= Task objective =
From the records below, copy out word for word the lines that begin at the one containing "phylum: Tracheophyta" and end after the one containing "scientific name: Impatiens capensis".

= Supplied data =
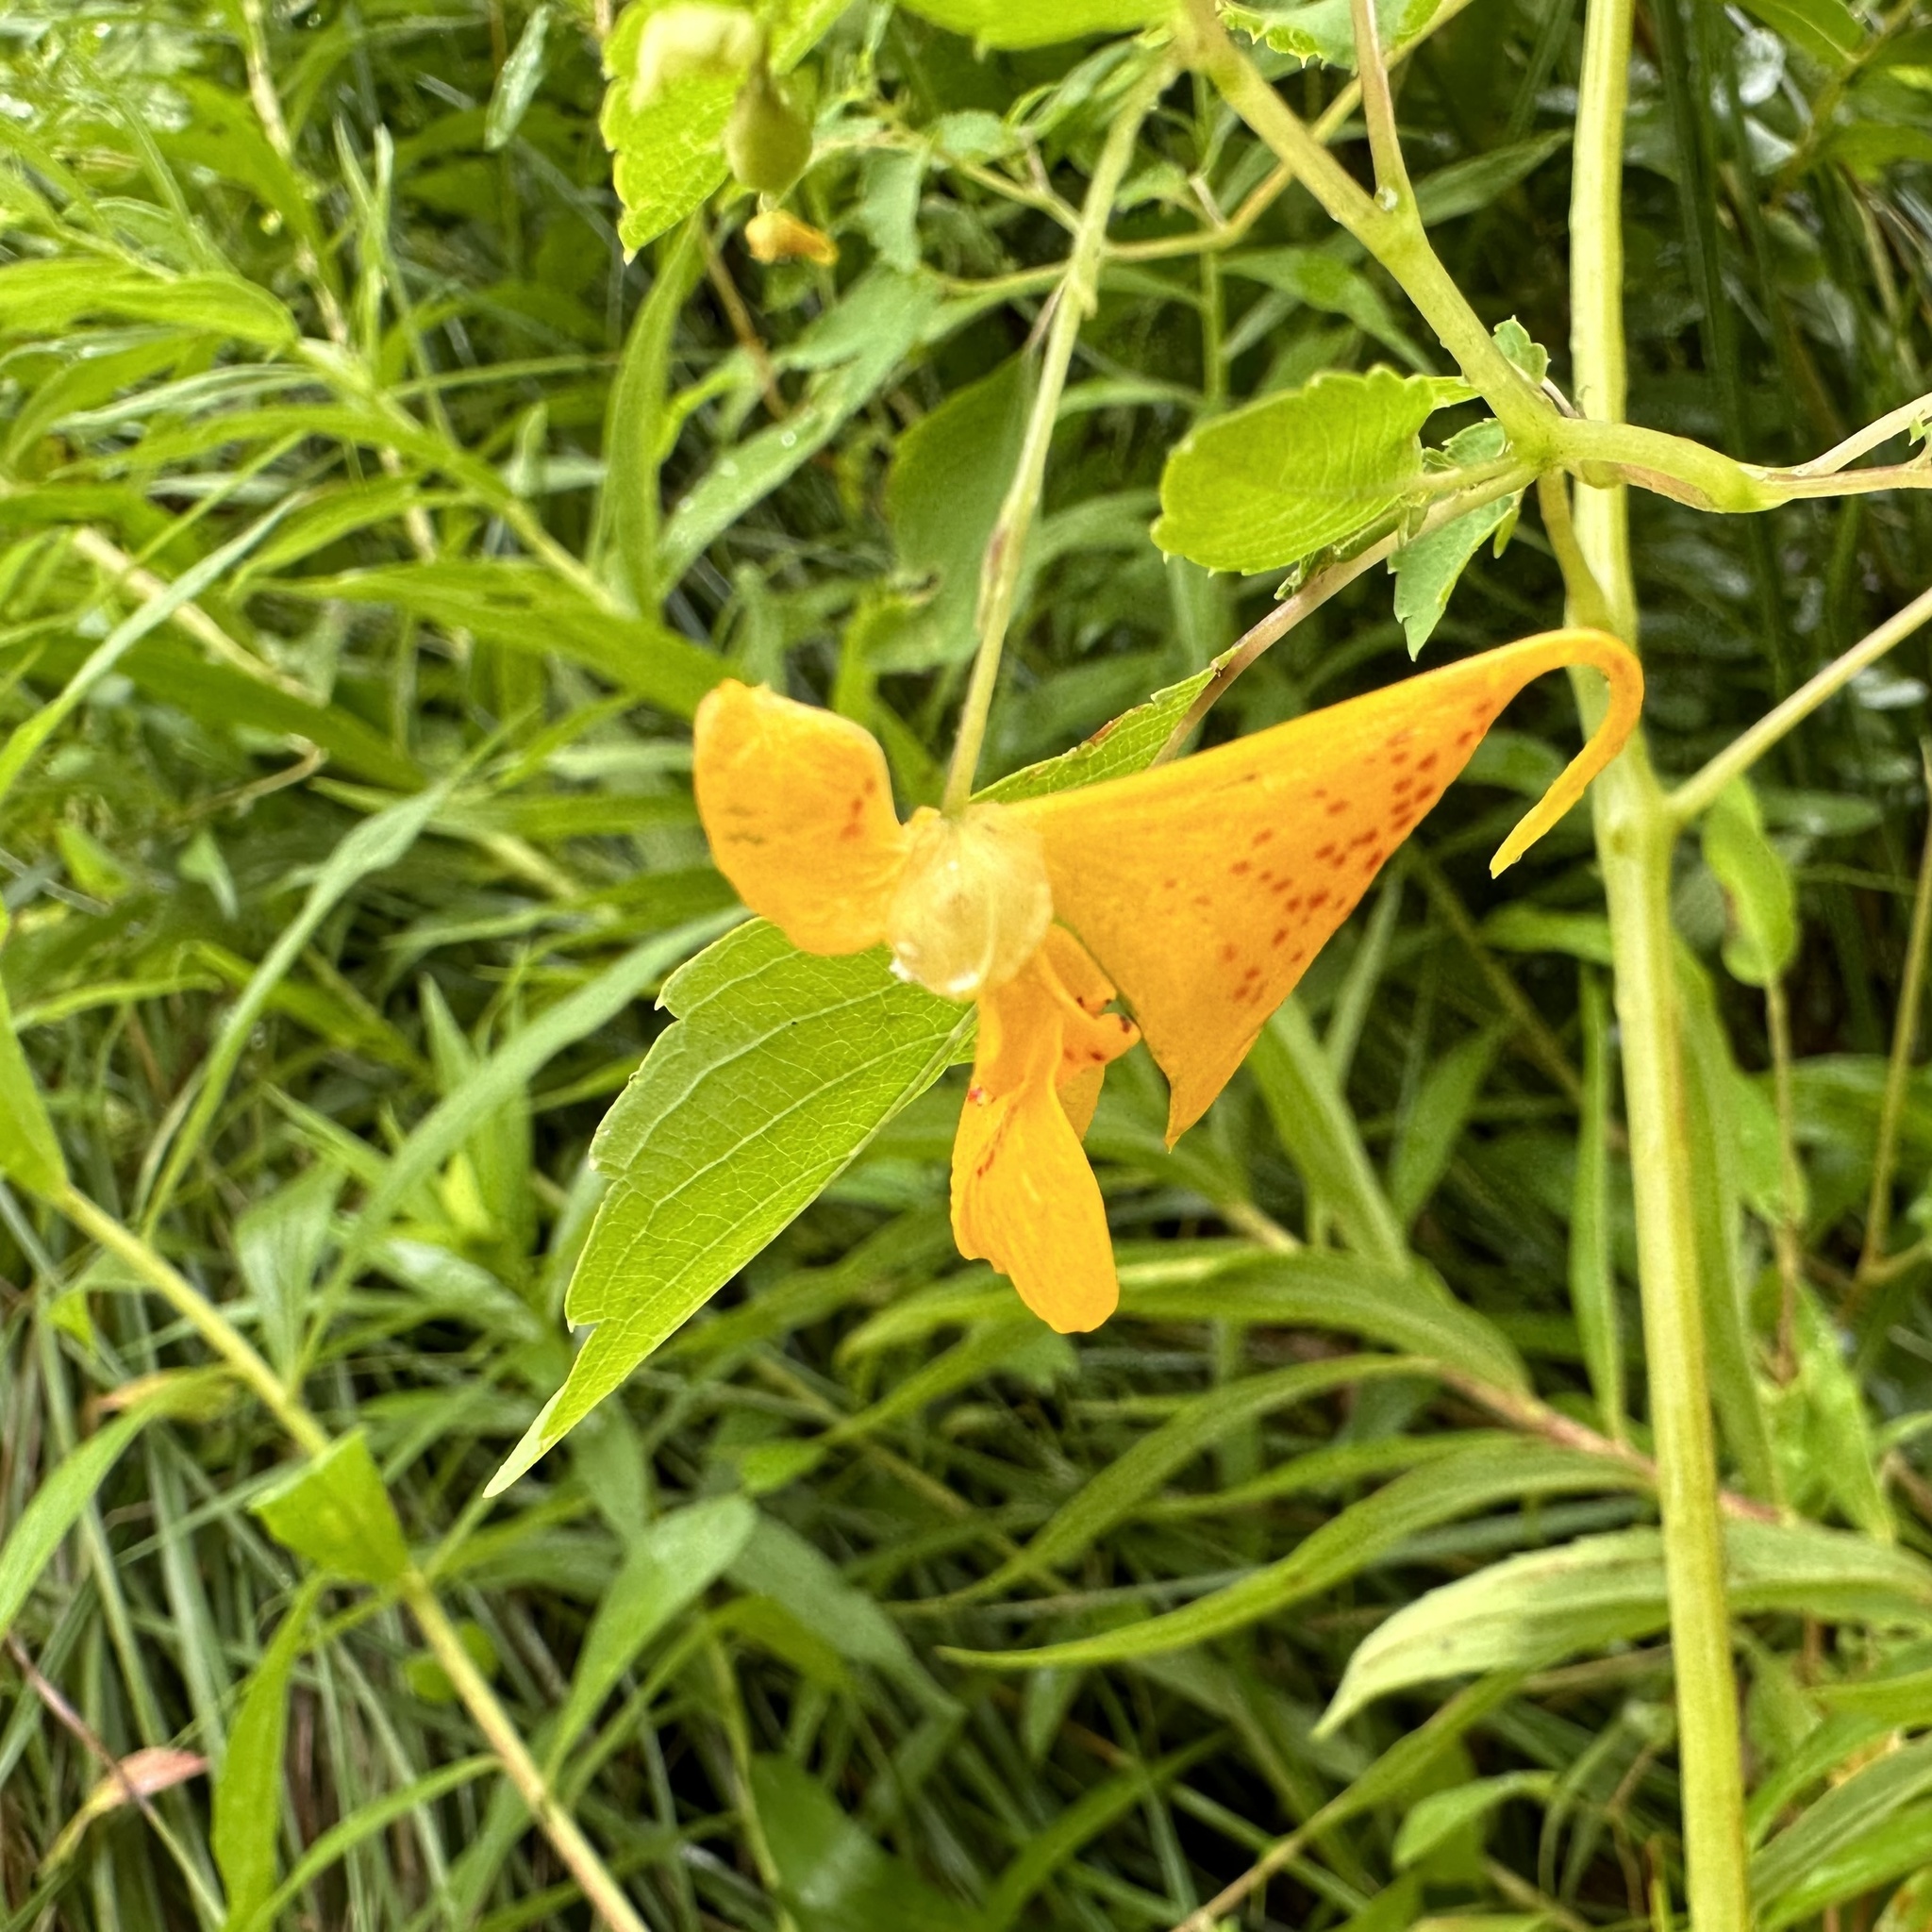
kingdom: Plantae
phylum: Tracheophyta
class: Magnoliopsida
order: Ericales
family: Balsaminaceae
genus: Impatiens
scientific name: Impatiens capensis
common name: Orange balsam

--

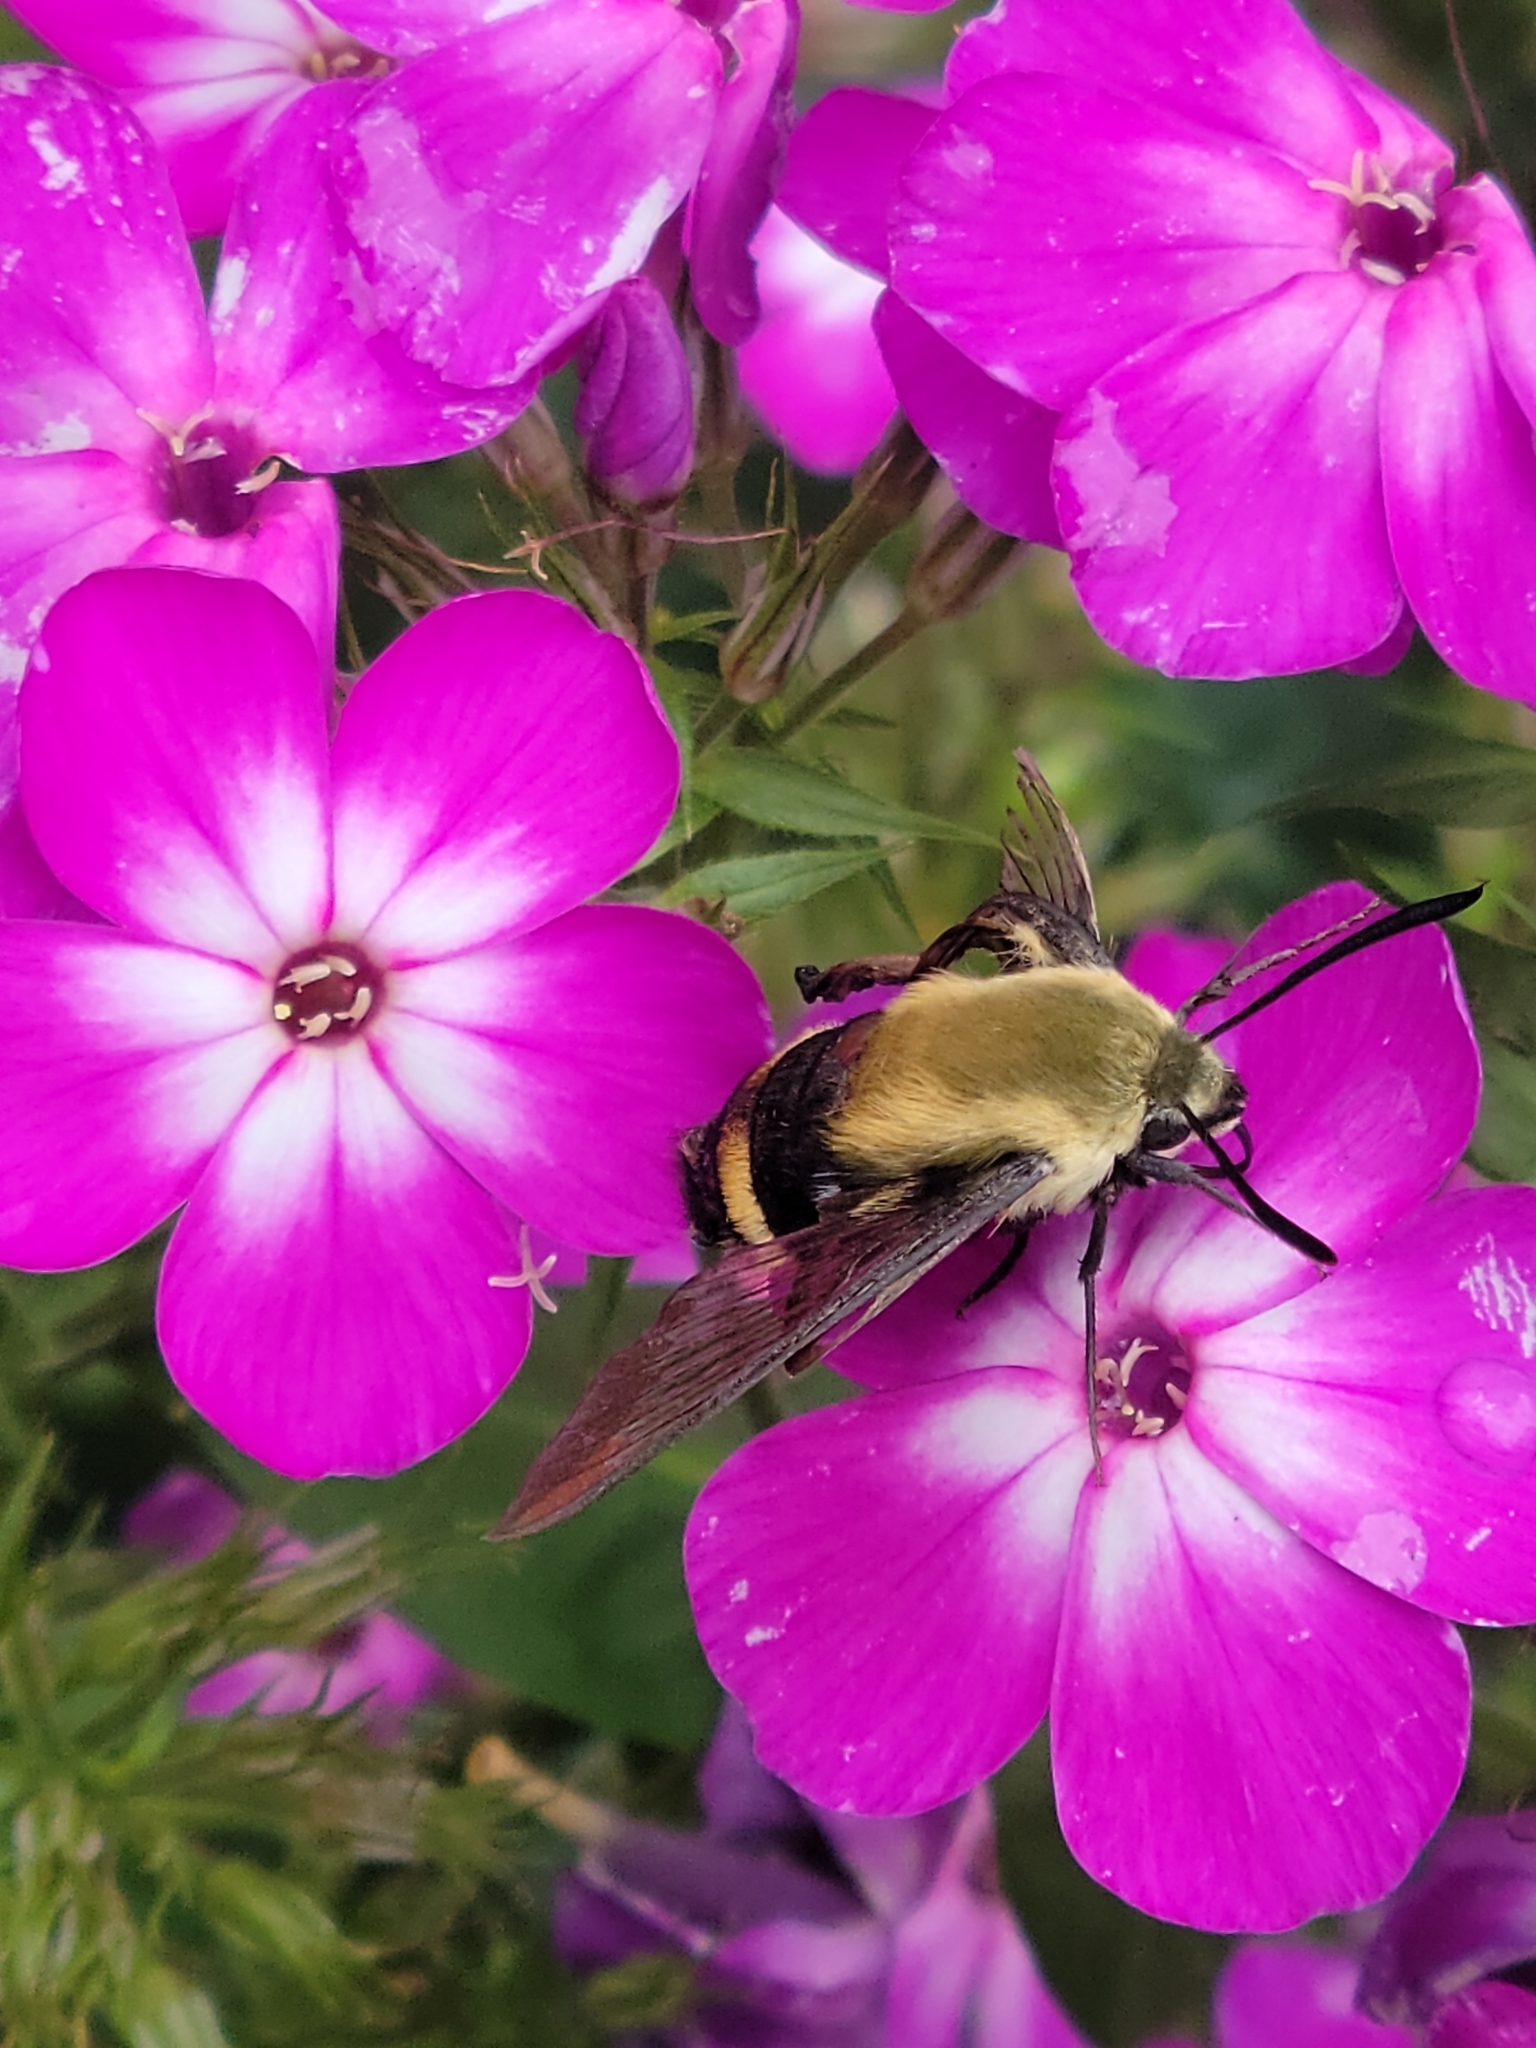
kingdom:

= Result of the task =
phylum: Tracheophyta
class: Magnoliopsida
order: Ericales
family: Balsaminaceae
genus: Impatiens
scientific name: Impatiens capensis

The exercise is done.